Nothing outside the stretch is wanted. Repeat exactly the lines of the listing below from the one that contains "Right hand at" through the one that contains "middle tip: (950, 442)", both ends included.

#### Information shown

_ _ _ _ _ _ _

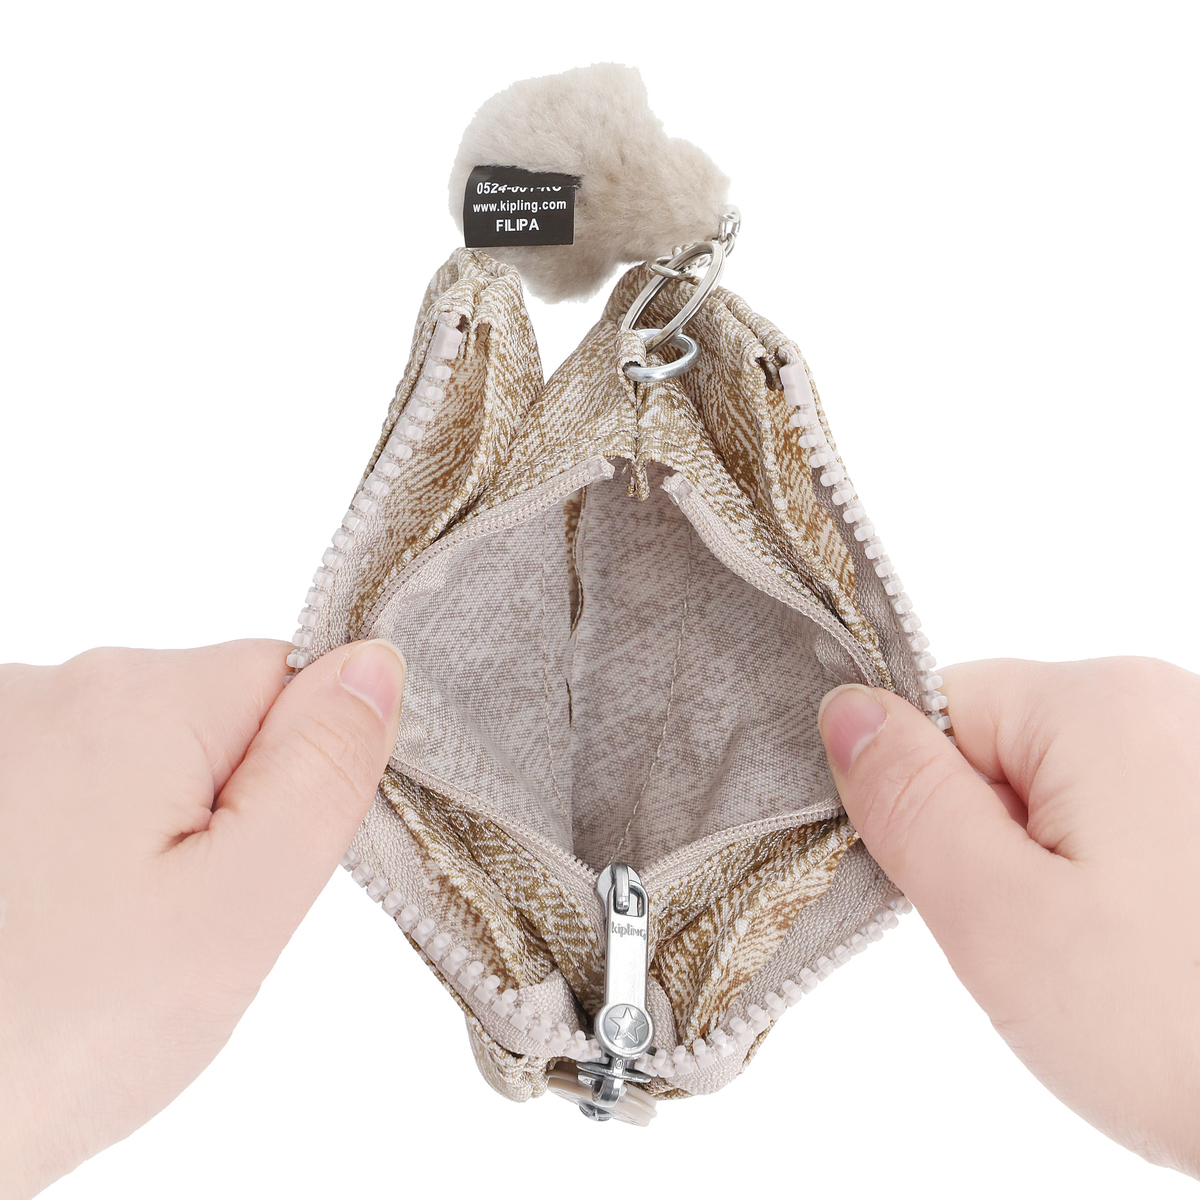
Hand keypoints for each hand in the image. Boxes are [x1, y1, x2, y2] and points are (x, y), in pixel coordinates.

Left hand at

_ _ _ _ _ _ _

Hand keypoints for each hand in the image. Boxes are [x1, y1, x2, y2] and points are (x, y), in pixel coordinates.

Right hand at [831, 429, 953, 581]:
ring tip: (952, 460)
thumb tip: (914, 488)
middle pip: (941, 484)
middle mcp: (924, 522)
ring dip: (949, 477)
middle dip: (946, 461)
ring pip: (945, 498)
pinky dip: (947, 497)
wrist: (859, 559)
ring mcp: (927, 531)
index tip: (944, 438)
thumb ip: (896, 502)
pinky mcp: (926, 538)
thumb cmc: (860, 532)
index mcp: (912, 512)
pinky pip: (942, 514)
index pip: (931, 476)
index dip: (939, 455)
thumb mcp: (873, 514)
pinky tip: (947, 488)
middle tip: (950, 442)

_ _ _ _ _ _ _

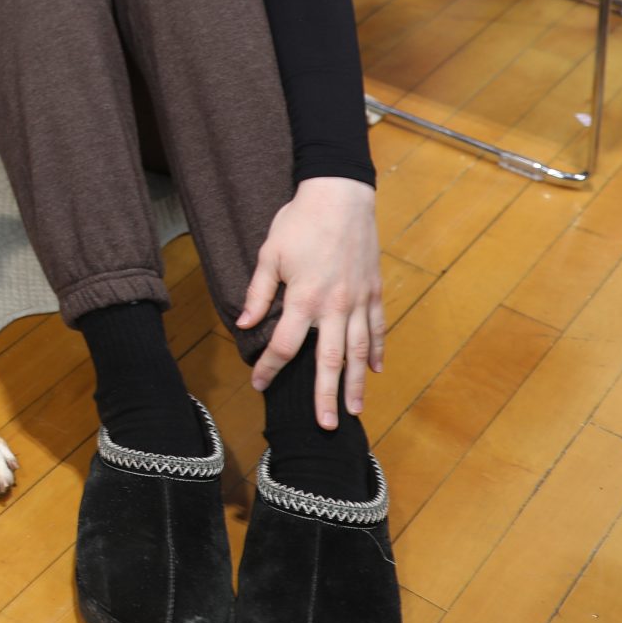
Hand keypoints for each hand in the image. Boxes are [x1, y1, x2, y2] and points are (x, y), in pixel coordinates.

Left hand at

_ _ _ _ _ _ _

#### Solution to this problem
Right hand at [831, 429, 953, 581]:
ring tip: (952, 460)
thumb tip: (914, 488)
middle pip: (941, 484)
middle mcp: (924, 522)
ring dip: (949, 477)
middle dip: (946, 461)
ring pip: (945, 498)
pinky dip: (947, 497)
wrist: (859, 559)
ring mcp: (927, 531)
index tip: (944, 438)
thumb ip: (896, 502)
pinky mcp: (926, 538)
thumb cmc: (860, 532)
index mcp: (912, 512)
pinky pip: (942, 514)
index pip: (931, 476)
index dip: (939, 455)
thumb mcp: (873, 514)
pinky tip: (947, 488)
middle tip: (950, 442)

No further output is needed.